§ **DATA FOR PROCESSING**:
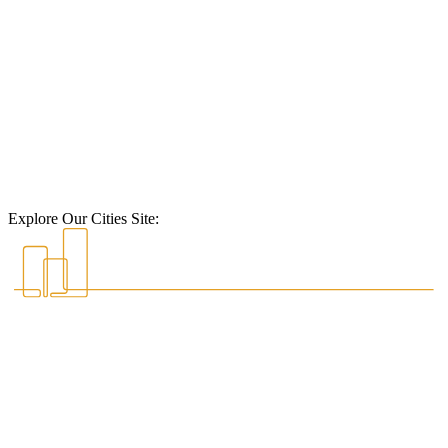
Explore Our Cities Site:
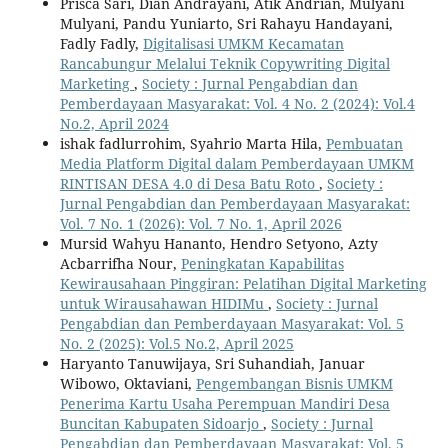
Prisca Sari, Dian Andrayani, Atik Andrian, Mulyani
Mulyani, Pandu Yuniarto, Sri Rahayu Handayani,
Fadly Fadly,
Digitalisasi UMKM Kecamatan
Rancabungur Melalui Teknik Copywriting Digital
Marketing
,
Society : Jurnal Pengabdian dan
Pemberdayaan Masyarakat: Vol. 4 No. 2 (2024): Vol.4
No.2, April 2024
ishak fadlurrohim, Syahrio Marta Hila,
Pembuatan
Media Platform Digital dalam Pemberdayaan UMKM
RINTISAN DESA 4.0 di Desa Batu Roto
,
Society :
Jurnal Pengabdian dan Pemberdayaan Masyarakat:
Vol. 7 No. 1 (2026): Vol. 7 No. 1, April 2026
Mursid Wahyu Hananto, Hendro Setyono, Azty
Acbarrifha Nour,
Peningkatan Kapabilitas
Kewirausahaan Pinggiran: Pelatihan Digital Marketing
untuk Wirausahawan HIDIMu
,
Society : Jurnal
Pengabdian dan Pemberdayaan Masyarakat: Vol. 5
No. 2 (2025): Vol.5 No.2, April 2025
Haryanto Tanuwijaya, Sri Suhandiah, Januar
Wibowo, Oktaviani,
Pengembangan Bisnis UMKM
Penerima Kartu Usaha Perempuan Mandiri Desa
Buncitan Kabupaten Sidoarjo
,
Society : Jurnal
Pengabdian dan Pemberdayaan Masyarakat: Vol. 5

§ **TASK**: From the rows above, copy out word for word the lines beginning with the one that contains "Prisca Sari, Dian" and continuing through the one that contains "Society : Jurnal Pengabdian dan", including both of those lines.

§ **COMPLETED TASK**:
Prisca Sari, Dian Andrayani, Atik Andrian, Mulyani
Mulyani, Pandu Yuniarto, Sri Rahayu Handayani,
Fadly Fadly,
Digitalisasi UMKM Kecamatan
Rancabungur Melalui Teknik Copywriting Digital
Marketing
,
Society : Jurnal Pengabdian dan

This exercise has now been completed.